This morning, John Stossel calls upon Wisconsin to be the laboratory for socialized medicine in the country. His premise is the inevitable failure of the Healthy Wisconsin initiative is necessary to show the public the fallacy of Democratic Party solutions. Those of us who live here need to ask ourselves if we are willing to sacrifice our jobs to save the larger country from ruin.
Let Wisconsin Experiment with Socialized Medicine: As I interview people for my health-care TV special scheduled to run on ABC this September, I'm struck by how many hate the current semi-free-market system America has now. I say "semi" because it's not a free market when about half the health-care bill is funded by government. But it's still better than socialism. It allows for innovation like the creation of better drugs, pain-relieving joint replacements, artificial hearts, LASIK eye surgery, and who-knows-what-else that may reduce pain and extend my life.
Socialism will kill that, but people seem to like socialism, at least when it's sold as free stuff from politicians. Wisconsin's Capital Times reports that "two-thirds of Wisconsin residents support the Democratic plan -- even when presented with opponents' arguments that it would be a 'job killer' that could lead to higher taxes ... Said Sen. Jon Erpenbach, D-Middleton, one of the plan's sponsors, 'Everything we have heard [against the plan], we put in the poll. And it still comes back at 67 percent approval.'"
That's why America needs "Healthy Wisconsin." The fall of the Soviet Union deprived us of the biggest example of how socialism works. We need laboratories of failure to demonstrate what socialism is like. All we have now is Cuba, Venezuela, North Korea, the U.S. Post Office, and state motor-vehicle departments. It's not enough. Wisconsin can show the other 49 states what "universal" coverage is like.

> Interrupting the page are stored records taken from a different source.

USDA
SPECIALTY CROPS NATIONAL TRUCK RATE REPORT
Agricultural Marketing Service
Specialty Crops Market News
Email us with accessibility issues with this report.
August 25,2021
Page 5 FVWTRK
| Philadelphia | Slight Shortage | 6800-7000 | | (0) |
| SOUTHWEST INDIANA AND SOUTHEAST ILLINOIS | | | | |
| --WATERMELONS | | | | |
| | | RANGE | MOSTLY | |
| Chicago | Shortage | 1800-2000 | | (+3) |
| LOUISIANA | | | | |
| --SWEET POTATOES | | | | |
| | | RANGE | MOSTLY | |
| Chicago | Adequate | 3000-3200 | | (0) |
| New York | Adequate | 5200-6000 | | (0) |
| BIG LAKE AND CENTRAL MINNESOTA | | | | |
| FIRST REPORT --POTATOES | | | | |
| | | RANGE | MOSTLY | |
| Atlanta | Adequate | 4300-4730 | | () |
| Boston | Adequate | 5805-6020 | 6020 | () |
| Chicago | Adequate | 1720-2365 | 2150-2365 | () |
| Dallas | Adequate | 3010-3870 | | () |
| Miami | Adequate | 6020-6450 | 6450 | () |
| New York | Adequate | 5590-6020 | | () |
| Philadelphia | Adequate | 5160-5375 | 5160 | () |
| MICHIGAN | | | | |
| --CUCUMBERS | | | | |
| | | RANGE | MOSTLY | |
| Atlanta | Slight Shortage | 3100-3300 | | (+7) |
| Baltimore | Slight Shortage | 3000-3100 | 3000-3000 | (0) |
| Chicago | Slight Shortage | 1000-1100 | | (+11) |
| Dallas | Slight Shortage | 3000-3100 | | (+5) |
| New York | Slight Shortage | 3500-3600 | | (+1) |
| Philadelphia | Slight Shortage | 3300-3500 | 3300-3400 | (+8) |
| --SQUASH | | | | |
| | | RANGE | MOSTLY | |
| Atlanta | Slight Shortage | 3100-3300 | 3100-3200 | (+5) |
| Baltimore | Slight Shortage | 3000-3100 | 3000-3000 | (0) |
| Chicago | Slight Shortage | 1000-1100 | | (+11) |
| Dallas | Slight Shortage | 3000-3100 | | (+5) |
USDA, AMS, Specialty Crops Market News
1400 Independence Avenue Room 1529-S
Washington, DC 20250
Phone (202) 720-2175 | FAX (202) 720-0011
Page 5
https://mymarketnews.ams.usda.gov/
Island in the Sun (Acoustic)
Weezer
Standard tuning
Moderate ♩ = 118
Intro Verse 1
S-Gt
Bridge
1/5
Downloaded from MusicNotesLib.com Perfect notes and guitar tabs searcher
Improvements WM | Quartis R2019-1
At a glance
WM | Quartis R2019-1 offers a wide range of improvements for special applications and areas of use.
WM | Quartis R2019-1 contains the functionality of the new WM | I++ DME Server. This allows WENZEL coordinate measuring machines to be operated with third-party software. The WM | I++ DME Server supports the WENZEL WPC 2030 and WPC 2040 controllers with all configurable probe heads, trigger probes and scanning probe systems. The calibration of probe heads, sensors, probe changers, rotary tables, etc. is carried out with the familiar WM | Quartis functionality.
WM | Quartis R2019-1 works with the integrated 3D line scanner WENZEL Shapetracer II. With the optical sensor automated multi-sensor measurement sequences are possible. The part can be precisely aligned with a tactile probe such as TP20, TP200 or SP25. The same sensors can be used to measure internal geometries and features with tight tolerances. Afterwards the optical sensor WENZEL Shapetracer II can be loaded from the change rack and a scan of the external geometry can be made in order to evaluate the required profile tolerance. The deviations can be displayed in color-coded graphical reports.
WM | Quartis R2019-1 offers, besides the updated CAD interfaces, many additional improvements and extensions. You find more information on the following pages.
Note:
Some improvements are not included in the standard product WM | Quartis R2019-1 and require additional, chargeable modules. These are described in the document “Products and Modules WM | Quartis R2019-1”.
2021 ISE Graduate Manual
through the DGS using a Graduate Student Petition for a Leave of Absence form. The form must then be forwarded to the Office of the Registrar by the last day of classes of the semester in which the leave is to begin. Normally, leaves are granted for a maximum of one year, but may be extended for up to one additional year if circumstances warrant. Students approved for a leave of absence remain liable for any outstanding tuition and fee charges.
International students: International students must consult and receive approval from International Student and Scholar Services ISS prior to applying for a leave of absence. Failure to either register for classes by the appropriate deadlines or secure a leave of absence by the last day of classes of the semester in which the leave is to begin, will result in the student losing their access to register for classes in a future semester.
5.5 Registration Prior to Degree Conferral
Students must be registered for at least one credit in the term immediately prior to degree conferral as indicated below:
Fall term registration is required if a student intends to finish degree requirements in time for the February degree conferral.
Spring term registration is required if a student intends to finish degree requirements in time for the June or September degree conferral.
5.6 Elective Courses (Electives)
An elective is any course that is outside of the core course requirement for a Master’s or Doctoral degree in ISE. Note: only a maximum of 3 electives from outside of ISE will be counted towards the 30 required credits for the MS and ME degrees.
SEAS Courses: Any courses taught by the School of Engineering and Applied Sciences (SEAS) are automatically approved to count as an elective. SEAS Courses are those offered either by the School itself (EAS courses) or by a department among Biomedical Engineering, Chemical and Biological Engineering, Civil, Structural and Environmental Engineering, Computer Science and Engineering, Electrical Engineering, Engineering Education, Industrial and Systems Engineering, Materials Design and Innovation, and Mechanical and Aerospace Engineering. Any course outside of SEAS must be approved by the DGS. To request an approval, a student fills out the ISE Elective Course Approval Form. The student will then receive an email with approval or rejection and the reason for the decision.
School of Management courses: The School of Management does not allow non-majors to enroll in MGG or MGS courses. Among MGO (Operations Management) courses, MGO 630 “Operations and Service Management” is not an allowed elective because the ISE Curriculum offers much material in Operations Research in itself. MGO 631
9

Insulation vs. Insurance: The health coverage most Americans have is what I call “insulation,” not insurance. Rather than insuring them against risk, most families’ health plans insulate them from paying for most health care bills, large and small. Real insurance, such as fire insurance, provides protection against rare, severe risk. Real insurance is characterized by: low premiums, infrequent claims and large claims.
The Universal Distraction: There is an artificial scarcity of service providers in health care, due to the need to obtain licenses to practice medicine, provide physical therapy, and so on. Licensing rules, while enacted in the name of protecting the consumer, typically serve the interests of providers, who enjoy membership in a cartel propped up by the government.